### The problem
What you return must match the records word for word, except that pictures are dropped.

[Study material — start]

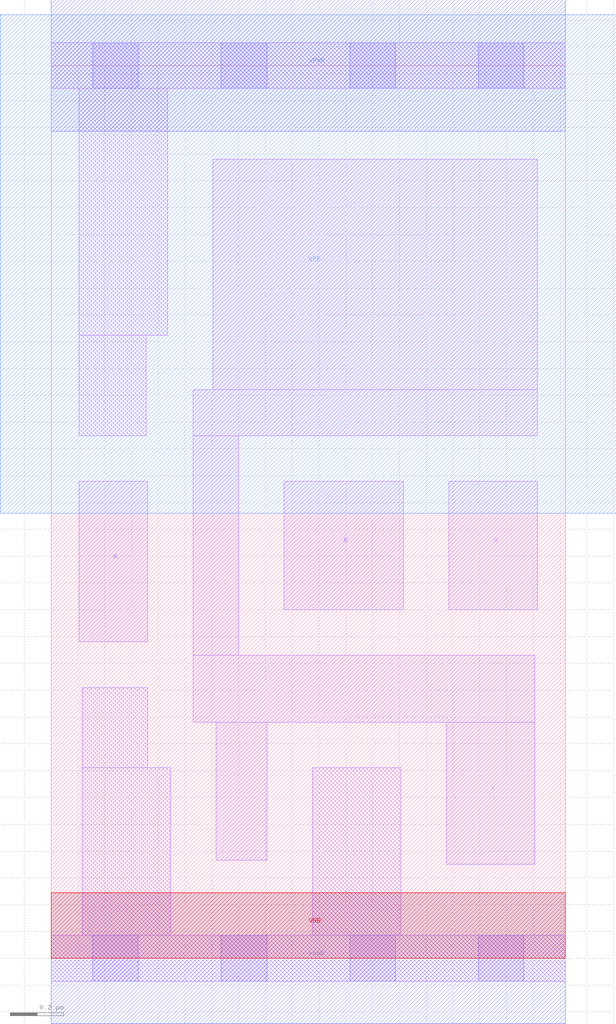
<source format=lef>
# Copyright 2020 The SkyWater PDK Authors
#
# Licensed under the Apache License, Version 2.0 (the "License");
# you may not use this file except in compliance with the License.
# You may obtain a copy of the License at
#
#     https://www.apache.org/licenses/LICENSE-2.0
#
# Unless required by applicable law or agreed to in writing, software
# distributed under the License is distributed on an "AS IS" BASIS,
# WITHOUT WARRANTIES OR CONDITIONS OF ANY KIND, either express or implied.
# See the License for the specific language governing permissions and
# limitations under the License.
#
# SPDX-License-Identifier: Apache-2.0

VERSION 5.7 ;
  NOWIREEXTENSIONATPIN ON ;
  DIVIDERCHAR "/" ;
  BUSBITCHARS "[]" ;
MACRO sky130_fd_sc_ms__nor3_1
  CLASS CORE ;
  FOREIGN sky130_fd_sc_ms__nor3_1 ;
  ORIGIN  0.000000  0.000000 ;
  SIZE  1.920000 BY  3.330000 ;
  SYMMETRY X Y ;
  SITE unit ;
  PIN A
    ANTENNAGATEAREA  0.312600 ;
    DIRECTION INPUT ;
    USE SIGNAL ;
    PORT
      LAYER li1 ;
        RECT 0.105000 1.180000 0.360000 1.780000 ;
    END
  END A
  PIN B
    ANTENNAGATEAREA  0.312600 ;
    DIRECTION INPUT ;
    USE SIGNAL ;
    PORT
      LAYER li1 ;
        RECT 0.870000 1.300000 1.315000 1.780000 ;
    END
  END B
  PIN C
    ANTENNAGATEAREA  0.312600 ;
    DIRECTION INPUT ;
    USE SIGNAL ;
    PORT
      LAYER li1 ;
        RECT 1.485000 1.300000 1.815000 1.780000 ;
    END
  END C
  PIN Y
    ANTENNADIFFAREA  0.720500 ;
    DIRECTION OUTPUT ;
    USE SIGNAL ;
    PORT
      LAYER li1 ;
        RECT 0.530000 0.880000 1.805000 1.130000 ;
        RECT 0.530000 1.130000 0.700000 1.950000 ;
        RECT 0.530000 1.950000 1.815000 2.120000 ;
        RECT 0.605000 2.120000 1.815000 2.980000 ;
        RECT 0.615000 0.365000 0.805000 0.880000 ;
        RECT 1.475000 0.350000 1.805000 0.880000 ;
    END
  END Y
  PIN VGND
    DIRECTION INOUT ;
    USE GROUND ;
    PORT
      LAYER met1 ;
        RECT 0.000000 -0.245000 1.920000 0.245000 ;
    END
  END VGND
  PIN VNB
    DIRECTION INOUT ;
    USE GROUND ;
    PORT
      LAYER pwell ;
        RECT 0.000000 0.000000 1.920000 0.245000 ;
    END
  END VNB
  PIN VPB
    DIRECTION INOUT ;
    USE POWER ;
    PORT
      LAYER nwell ;
        RECT -0.190000 1.660000 2.110000 3.520000 ;
    END
  END VPB
  PIN VPWR
    DIRECTION INOUT ;
    USE POWER ;
    PORT
      LAYER met1 ;
        RECT 0.000000 3.085000 1.920000 3.575000 ;
    END
  END VPWR
  OBS
    LAYER li1 ;
      RECT 0.000000 -0.085000 1.920000 0.085000 ;
      RECT 0.000000  3.245000 1.920000 3.415000 ;
      RECT 0.105000  1.950000 0.355000 2.325000 ;
      RECT 0.105000  2.325000 0.435000 3.245000 ;
      RECT 0.115000  0.085000 0.445000 0.710000 ;
      RECT 0.115000  0.710000 0.360000 1.010000 ;
      RECT 0.975000  0.085000 1.305000 0.710000 ;
    LAYER mcon ;
      RECT 0.155000 -0.085000 0.325000 0.085000 ;
      RECT 0.155000  3.245000 0.325000 3.415000 ;
      RECT 0.635000 -0.085000 0.805000 0.085000 ;
      RECT 0.635000  3.245000 0.805000 3.415000 ;
      RECT 1.115000 -0.085000 1.285000 0.085000 ;
      RECT 1.115000  3.245000 1.285000 3.415000 ;
      RECT 1.595000 -0.085000 1.765000 0.085000 ;
      RECT 1.595000  3.245000 1.765000 3.415000 ;
  END
END sky130_fd_sc_ms__nor3_1
END LIBRARY

</source>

[Study material — finish]

### Exercise output
<source format=lef>
# Copyright 2020 The SkyWater PDK Authors
#
# Licensed under the Apache License, Version 2.0 (the "License");
# you may not use this file except in compliance with the License.
# You may obtain a copy of the License at
#
#     https://www.apache.org/licenses/LICENSE-2.0
#
# Unless required by applicable law or agreed to in writing, software
# distributed under the License is distributed on an "AS IS" BASIS,
# WITHOUT WARRANTIES OR CONDITIONS OF ANY KIND, either express or implied.
# See the License for the specific language governing permissions and
# limitations under the License.
#
# SPDX-License-Identifier: Apache-2.0

VERSION 5.7 ;
  NOWIREEXTENSIONATPIN ON ;
  DIVIDERCHAR "/" ;
  BUSBITCHARS "[]" ;
MACRO sky130_fd_sc_ms__nor3_1
  CLASS CORE ;
  FOREIGN sky130_fd_sc_ms__nor3_1 ;
  ORIGIN  0.000000  0.000000 ;
  SIZE  1.920000 BY  3.330000 ;
  SYMMETRY X Y ;
  SITE unit ;
  PIN A
    ANTENNAGATEAREA  0.312600 ;
    DIRECTION INPUT ;
    USE SIGNAL ;
    PORT
      LAYER li1 ;
        RECT 0.105000 1.180000 0.360000 1.780000 ;
    END
  END A
  PIN B
    ANTENNAGATEAREA  0.312600 ;
    DIRECTION INPUT ;
    USE SIGNAL ;
    PORT
      LAYER li1 ;
        RECT 0.870000 1.300000 1.315000 1.780000 ;
    END
  END B
  PIN C
    ANTENNAGATEAREA  0.312600 ;
    DIRECTION INPUT ;
    USE SIGNAL ;
    PORT
      LAYER li1 ;
        RECT 1.485000 1.300000 1.815000 1.780000 ;
    END
  END C
  PIN Y
    ANTENNADIFFAREA  0.720500 ;
    DIRECTION OUTPUT ;
    USE SIGNAL ;
    PORT
      LAYER li1 ;
        RECT 0.530000 0.880000 1.805000 1.130000 ;
        RECT 0.530000 1.130000 0.700000 1.950000 ;
        RECT 0.530000 1.950000 1.815000 2.120000 ;
        RECT 0.605000 2.120000 1.815000 2.980000 ;
        RECT 0.615000 0.365000 0.805000 0.880000 ;
        RECT 1.475000 0.350000 1.805000 0.880000 ;
    END
  END Y
  PIN VGND
    DIRECTION INOUT ;
    USE GROUND ;
    PORT
      LAYER met1 ;
        RECT 0.000000 -0.245000 1.920000 0.245000 ;
    END
  END VGND
  PIN VNB
    DIRECTION INOUT ;
    USE GROUND ;
    PORT
      LAYER pwell ;
        RECT 0.000000 0.000000 1.920000 0.245000 ;
    END
  END VNB
  PIN VPB
    DIRECTION INOUT ;
    USE POWER ;
    PORT
      LAYER nwell ;
        RECT -0.190000 1.660000 2.110000 3.520000 ;
    END
  END VPB
  PIN VPWR
    DIRECTION INOUT ;
    USE POWER ;
    PORT
      LAYER met1 ;
        RECT 0.000000 3.085000 1.920000 3.575000 ;
    END
  END VPWR
  OBS
    LAYER li1 ;
      RECT 0.000000 -0.085000 1.920000 0.085000 ;
      RECT 0.000000  3.245000 1.920000 3.415000 ;
      RECT 0.105000  1.950000 0.355000 2.325000 ;
      RECT 0.105000  2.325000 0.435000 3.245000 ;
      RECT 0.115000  0.085000 0.445000 0.710000 ;
      RECT 0.115000  0.710000 0.360000 1.010000 ;
      RECT 0.975000  0.085000 1.305000 0.710000 ;
    LAYER mcon ;
      RECT 0.155000 -0.085000 0.325000 0.085000 ;
      RECT 0.155000  3.245000 0.325000 3.415000 ;
      RECT 0.635000 -0.085000 0.805000 0.085000 ;
      RECT 0.635000  3.245000 0.805000 3.415000 ;
      RECT 1.115000 -0.085000 1.285000 0.085000 ;
      RECT 1.115000  3.245000 1.285000 3.415000 ;
      RECT 1.595000 -0.085000 1.765000 0.085000 ;
      RECT 1.595000  3.245000 1.765000 3.415000 ;
  END
END sky130_fd_sc_ms__nor3_1
END LIBRARY

</source>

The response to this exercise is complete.